- _WORK TO BE COMPLETED_: Please render every line of text in the records below as a numbered list, leaving out blank lines.

- Opening Delimiter -

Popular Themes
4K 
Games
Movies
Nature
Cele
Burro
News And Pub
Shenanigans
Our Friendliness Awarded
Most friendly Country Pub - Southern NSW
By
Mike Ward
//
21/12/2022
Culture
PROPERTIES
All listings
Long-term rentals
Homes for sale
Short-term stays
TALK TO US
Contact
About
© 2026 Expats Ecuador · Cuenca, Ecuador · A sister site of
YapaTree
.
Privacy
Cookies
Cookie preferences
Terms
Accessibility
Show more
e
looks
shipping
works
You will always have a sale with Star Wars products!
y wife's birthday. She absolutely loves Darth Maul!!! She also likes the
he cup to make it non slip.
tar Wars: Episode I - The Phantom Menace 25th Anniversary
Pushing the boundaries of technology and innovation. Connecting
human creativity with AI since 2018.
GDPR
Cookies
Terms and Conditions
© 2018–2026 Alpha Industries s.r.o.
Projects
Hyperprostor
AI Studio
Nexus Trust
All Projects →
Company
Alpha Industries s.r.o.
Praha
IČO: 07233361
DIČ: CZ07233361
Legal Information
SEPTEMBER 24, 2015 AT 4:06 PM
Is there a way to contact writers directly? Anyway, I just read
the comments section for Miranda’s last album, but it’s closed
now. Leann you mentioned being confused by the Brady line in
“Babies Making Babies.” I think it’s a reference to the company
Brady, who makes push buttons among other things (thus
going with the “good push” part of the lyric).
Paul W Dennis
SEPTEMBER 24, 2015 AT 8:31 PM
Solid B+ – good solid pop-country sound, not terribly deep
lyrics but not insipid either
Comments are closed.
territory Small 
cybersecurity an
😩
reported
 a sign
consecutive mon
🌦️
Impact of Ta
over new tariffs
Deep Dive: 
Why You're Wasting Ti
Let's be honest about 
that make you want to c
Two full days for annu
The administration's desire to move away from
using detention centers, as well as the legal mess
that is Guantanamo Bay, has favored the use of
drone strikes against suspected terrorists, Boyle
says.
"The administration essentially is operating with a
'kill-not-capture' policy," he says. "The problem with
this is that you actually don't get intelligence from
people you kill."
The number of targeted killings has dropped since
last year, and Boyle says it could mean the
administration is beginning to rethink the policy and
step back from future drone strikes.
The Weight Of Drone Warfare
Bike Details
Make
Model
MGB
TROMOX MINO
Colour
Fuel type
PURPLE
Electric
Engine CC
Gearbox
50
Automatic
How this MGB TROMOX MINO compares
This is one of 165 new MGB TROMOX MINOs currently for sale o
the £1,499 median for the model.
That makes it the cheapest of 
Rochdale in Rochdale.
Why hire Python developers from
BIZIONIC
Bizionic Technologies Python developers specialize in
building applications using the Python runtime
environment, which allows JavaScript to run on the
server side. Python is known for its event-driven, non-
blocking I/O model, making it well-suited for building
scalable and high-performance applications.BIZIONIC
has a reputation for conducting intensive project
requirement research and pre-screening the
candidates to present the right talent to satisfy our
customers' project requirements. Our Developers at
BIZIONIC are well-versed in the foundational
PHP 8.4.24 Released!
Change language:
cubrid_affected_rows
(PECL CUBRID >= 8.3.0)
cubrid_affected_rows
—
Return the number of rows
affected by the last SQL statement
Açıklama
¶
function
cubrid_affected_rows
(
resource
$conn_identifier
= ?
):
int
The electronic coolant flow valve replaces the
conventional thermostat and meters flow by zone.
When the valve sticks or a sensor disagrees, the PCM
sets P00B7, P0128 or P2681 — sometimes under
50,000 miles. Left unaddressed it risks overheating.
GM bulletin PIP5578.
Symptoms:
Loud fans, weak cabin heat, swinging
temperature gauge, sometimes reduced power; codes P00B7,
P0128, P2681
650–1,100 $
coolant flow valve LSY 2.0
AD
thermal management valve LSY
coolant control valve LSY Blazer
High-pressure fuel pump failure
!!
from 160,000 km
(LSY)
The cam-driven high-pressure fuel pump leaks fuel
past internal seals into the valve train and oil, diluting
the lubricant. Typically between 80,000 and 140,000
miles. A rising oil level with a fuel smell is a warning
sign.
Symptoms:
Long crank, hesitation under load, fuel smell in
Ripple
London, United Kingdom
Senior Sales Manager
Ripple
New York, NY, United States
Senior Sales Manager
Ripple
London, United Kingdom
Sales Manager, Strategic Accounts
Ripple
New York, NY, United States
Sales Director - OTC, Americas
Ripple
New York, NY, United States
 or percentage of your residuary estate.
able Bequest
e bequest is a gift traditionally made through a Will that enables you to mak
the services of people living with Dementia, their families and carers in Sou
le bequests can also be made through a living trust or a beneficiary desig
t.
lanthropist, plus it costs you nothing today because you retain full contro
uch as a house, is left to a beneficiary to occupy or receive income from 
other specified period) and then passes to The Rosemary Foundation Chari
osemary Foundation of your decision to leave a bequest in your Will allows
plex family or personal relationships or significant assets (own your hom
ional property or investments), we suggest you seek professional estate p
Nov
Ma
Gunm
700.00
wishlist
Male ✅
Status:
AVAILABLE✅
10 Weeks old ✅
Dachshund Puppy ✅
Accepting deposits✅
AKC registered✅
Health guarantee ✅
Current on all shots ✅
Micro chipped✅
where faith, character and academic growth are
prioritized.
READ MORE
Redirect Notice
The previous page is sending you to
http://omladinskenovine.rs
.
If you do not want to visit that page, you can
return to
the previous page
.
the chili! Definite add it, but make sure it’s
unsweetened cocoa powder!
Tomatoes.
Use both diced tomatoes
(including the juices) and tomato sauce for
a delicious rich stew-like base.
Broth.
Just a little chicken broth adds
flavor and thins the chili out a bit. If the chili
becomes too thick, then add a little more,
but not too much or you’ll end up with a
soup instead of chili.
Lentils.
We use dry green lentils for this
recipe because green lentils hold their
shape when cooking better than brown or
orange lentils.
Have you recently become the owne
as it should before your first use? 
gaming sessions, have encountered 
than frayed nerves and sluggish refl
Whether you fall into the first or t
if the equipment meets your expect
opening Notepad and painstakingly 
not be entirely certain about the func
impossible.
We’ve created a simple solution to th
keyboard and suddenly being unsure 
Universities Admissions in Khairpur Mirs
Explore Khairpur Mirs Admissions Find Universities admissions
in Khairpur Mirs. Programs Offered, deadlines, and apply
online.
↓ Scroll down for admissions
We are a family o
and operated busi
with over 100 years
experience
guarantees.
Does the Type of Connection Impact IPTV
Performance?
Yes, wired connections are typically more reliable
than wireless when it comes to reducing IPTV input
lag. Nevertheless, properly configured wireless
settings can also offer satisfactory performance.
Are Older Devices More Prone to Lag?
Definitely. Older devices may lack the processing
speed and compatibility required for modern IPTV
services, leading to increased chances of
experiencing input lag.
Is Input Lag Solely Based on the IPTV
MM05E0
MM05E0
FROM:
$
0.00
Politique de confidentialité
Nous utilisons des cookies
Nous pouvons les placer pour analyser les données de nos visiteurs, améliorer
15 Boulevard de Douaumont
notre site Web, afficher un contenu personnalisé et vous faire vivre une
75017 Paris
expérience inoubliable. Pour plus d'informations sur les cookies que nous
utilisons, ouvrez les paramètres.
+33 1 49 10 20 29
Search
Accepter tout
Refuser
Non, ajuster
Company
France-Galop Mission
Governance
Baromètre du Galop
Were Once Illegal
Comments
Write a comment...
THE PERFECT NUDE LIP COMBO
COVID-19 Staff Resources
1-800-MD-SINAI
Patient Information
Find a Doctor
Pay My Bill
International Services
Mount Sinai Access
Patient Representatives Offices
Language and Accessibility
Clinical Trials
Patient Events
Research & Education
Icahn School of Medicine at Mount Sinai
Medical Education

- Closing Delimiter -

- _RESPONSE_:
1. Popular Themes
2. 4K 
3. Games
4. Movies
5. Nature
6. Cele
7. Burro
8. News And Pub
9. Shenanigans
10. Our Friendliness Awarded
11. Most friendly Country Pub - Southern NSW
12. By
13. Mike Ward
14. //
15. 21/12/2022
16. Culture
17. PROPERTIES
18. All listings
19. Long-term rentals
20. Homes for sale
21. Short-term stays
22. TALK TO US
23. Contact
24. About
25. © 2026 Expats Ecuador · Cuenca, Ecuador · A sister site of
26. YapaTree
27. .
28. Privacy
29. Cookies
30. Cookie preferences
31. Terms
32. Accessibility
33. Show more
34. e
35. looks
36. shipping
37. works
38. You will always have a sale with Star Wars products!
39. y wife's birthday. She absolutely loves Darth Maul!!! She also likes the
40. he cup to make it non slip.
41. tar Wars: Episode I - The Phantom Menace 25th Anniversary
42. Pushing the boundaries of technology and innovation. Connecting
43. human creativity with AI since 2018.
44. GDPR
45. Cookies
46. Terms and Conditions
47. © 2018–2026 Alpha Industries s.r.o.
48. Projects
49. Hyperprostor
50. AI Studio
51. Nexus Trust
52. All Projects →
53. Company
54. Alpha Industries s.r.o.
55. Praha
56. IČO: 07233361
57. DIČ: CZ07233361
58. Legal Information
59. SEPTEMBER 24, 2015 AT 4:06 PM
60. Is there a way to contact writers directly? Anyway, I just read
61. the comments section for Miranda’s last album, but it’s closed
62. now. Leann you mentioned being confused by the Brady line in
63. “Babies Making Babies.” I think it’s a reference to the company
64. Brady, who makes push buttons among other things (thus
65. going with the “good push” part of the lyric).
66. Paul W Dennis
67. SEPTEMBER 24, 2015 AT 8:31 PM
68. Solid B+ – good solid pop-country sound, not terribly deep
69. lyrics but not insipid either
70. Comments are closed.
71. territory Small 
72. cybersecurity an
73. 😩
74. reported
75.  a sign
76. consecutive mon
77. 🌦️
78. Impact of Ta
79. over new tariffs
80. Deep Dive: 
81. Why You're Wasting Ti
82. Let's be honest about 
83. that make you want to c
84. Two full days for annu
85. The administration's desire to move away from
86. using detention centers, as well as the legal mess
87. that is Guantanamo Bay, has favored the use of
88. drone strikes against suspected terrorists, Boyle
89. says.
90. "The administration essentially is operating with a
91. 'kill-not-capture' policy," he says. "The problem with
92. this is that you actually don't get intelligence from
93. people you kill."
94. The number of targeted killings has dropped since
95. last year, and Boyle says it could mean the
96. administration is beginning to rethink the policy and
97. step back from future drone strikes.
98. The Weight Of Drone Warfare
99. Bike Details
100. Make
101. Model
102. MGB
103. TROMOX MINO
104. Colour
105. Fuel type
106. PURPLE
107. Electric
108. Engine CC
109. Gearbox
110. 50
111. Automatic
112. How this MGB TROMOX MINO compares
113. This is one of 165 new MGB TROMOX MINOs currently for sale o
114. the £1,499 median for the model.
115. That makes it the cheapest of 
116. Rochdale in Rochdale.
117. Why hire Python developers from
118. BIZIONIC
119. Bizionic Technologies Python developers specialize in
120. building applications using the Python runtime
121. environment, which allows JavaScript to run on the
122. server side. Python is known for its event-driven, non-
123. blocking I/O model, making it well-suited for building
124. scalable and high-performance applications.BIZIONIC
125. has a reputation for conducting intensive project
126. requirement research and pre-screening the
127. candidates to present the right talent to satisfy our
128. customers' project requirements. Our Developers at
129. BIZIONIC are well-versed in the foundational
130. PHP 8.4.24 Released!
131. Change language:
132. cubrid_affected_rows
133. (PECL CUBRID >= 8.3.0)
134. cubrid_affected_rows
135. —
136. Return the number of rows
137. affected by the last SQL statement
138. Açıklama
139. ¶
140. function
141. cubrid_affected_rows
142. (
143. resource
144. $conn_identifier
145. = ?
146. ):
147. int
148. The electronic coolant flow valve replaces the
149. conventional thermostat and meters flow by zone.
150. When the valve sticks or a sensor disagrees, the PCM
151. sets P00B7, P0128 or P2681 — sometimes under
152. 50,000 miles. Left unaddressed it risks overheating.
153. GM bulletin PIP5578.
154. Symptoms:
155. Loud fans, weak cabin heat, swinging
156. temperature gauge, sometimes reduced power; codes P00B7,
157. P0128, P2681
158. 650–1,100 $
159. coolant flow valve LSY 2.0
160. AD
161. thermal management valve LSY
162. coolant control valve LSY Blazer
163. High-pressure fuel pump failure
164. !!
165. from 160,000 km
166. (LSY)
167. The cam-driven high-pressure fuel pump leaks fuel
168. past internal seals into the valve train and oil, diluting
169. the lubricant. Typically between 80,000 and 140,000
170. miles. A rising oil level with a fuel smell is a warning
171. sign.
172. Symptoms:
173. Long crank, hesitation under load, fuel smell in
174. Ripple
175. London, United Kingdom
176. Senior Sales Manager
177. Ripple
178. New York, NY, United States
179. Senior Sales Manager
180. Ripple
181. London, United Kingdom
182. Sales Manager, Strategic Accounts
183. Ripple
184. New York, NY, United States
185. Sales Director - OTC, Americas
186. Ripple
187. New York, NY, United States
188.  or percentage of your residuary estate.
189. able Bequest
190. e bequest is a gift traditionally made through a Will that enables you to mak
191. the services of people living with Dementia, their families and carers in Sou
192. le bequests can also be made through a living trust or a beneficiary desig
193. t.
194. lanthropist, plus it costs you nothing today because you retain full contro
195. uch as a house, is left to a beneficiary to occupy or receive income from 
196. other specified period) and then passes to The Rosemary Foundation Chari
197. osemary Foundation of your decision to leave a bequest in your Will allows
198. plex family or personal relationships or significant assets (own your hom
199. ional property or investments), we suggest you seek professional estate p
200. Nov
201. Ma
202. Gunm
203. 700.00
204. wishlist
205. Male ✅
206. Status:
207. AVAILABLE✅
208. 10 Weeks old ✅
209. Dachshund Puppy ✅
210. Accepting deposits✅
211. AKC registered✅
212. Health guarantee ✅
213. Current on all shots ✅
214. Micro chipped✅
215. where faith, character and academic growth are
216. prioritized.
217. READ MORE
218. Redirect Notice
219. The previous page is sending you to
220. http://omladinskenovine.rs
221. .
222. If you do not want to visit that page, you can
223. return to
224. the previous page
225. .
226. the chili! Definite add it, but make sure it’s
227. unsweetened cocoa powder!
228. Tomatoes.
229. Use both diced tomatoes
230. (including the juices) and tomato sauce for
231. a delicious rich stew-like base.
232. Broth.
233. Just a little chicken broth adds
234. flavor and thins the chili out a bit. If the chili
235. becomes too thick, then add a little more,
236. but not too much or you’ll end up with a
237. soup instead of chili.
238. Lentils.
239. We use dry green lentils for this
240. recipe because green lentils hold their
241. shape when cooking better than brown or
242. orange lentils.
243. Have you recently become the owne
244. as it should before your first use? 
245. gaming sessions, have encountered 
246. than frayed nerves and sluggish refl
247. Whether you fall into the first or t
248. if the equipment meets your expect
249. opening Notepad and painstakingly 
250. not be entirely certain about the func
251. impossible.
252. We’ve created a simple solution to th
253. keyboard and suddenly being unsure 
254. Universities Admissions in Khairpur Mirs
255. Explore Khairpur Mirs Admissions Find Universities admissions
256. in Khairpur Mirs. Programs Offered, deadlines, and apply
257. online.
258. ↓ Scroll down for admissions
259. We are a family o
260. and operated busi
261. with over 100 years
262. experience
263. guarantees.
264. Does the Type of Connection Impact IPTV
265. Performance?
266. Yes, wired connections are typically more reliable
267. than wireless when it comes to reducing IPTV input
268. lag. Nevertheless, properly configured wireless
269. settings can also offer satisfactory performance.
270. Are Older Devices More Prone to Lag?
271. Definitely. Older devices may lack the processing
272. speed and compatibility required for modern IPTV
273. services, leading to increased chances of
274. experiencing input lag.
275. Is Input Lag Solely Based on the IPTV
276. MM05E0
277. MM05E0
278. FROM:
279. $
280. 0.00
281. Politique de confidentialité
282. Nous utilisons des cookies
283. Nous pouvons les placer pour analyser les données de nos visiteurs, améliorer
284. 15 Boulevard de Douaumont
285. notre site Web, afficher un contenu personnalisé et vous faire vivre une
286. 75017 Paris
287. expérience inoubliable. Pour plus d'informations sur les cookies que nous
288. utilisons, ouvrez les paramètres.
289. +33 1 49 10 20 29
290. Search
291. Accepter tout
292. Refuser
293. Non, ajuster
294. Company
295. France-Galop Mission
296. Governance
297. Baromètre du Galop
298. Were Once Illegal
299. Comments
300. Write a comment...
301. THE PERFECT NUDE LIP COMBO
302. COVID-19 Staff Resources
303. 1-800-MD-SINAI
304. Patient Information
305. Find a Doctor
306. Pay My Bill
307. International Services
308. Mount Sinai Access
309. Patient Representatives Offices
310. Language and Accessibility
311. Clinical Trials
312. Patient Events
313. Research & Education
314. Icahn School of Medicine at Mount Sinai
315. Medical Education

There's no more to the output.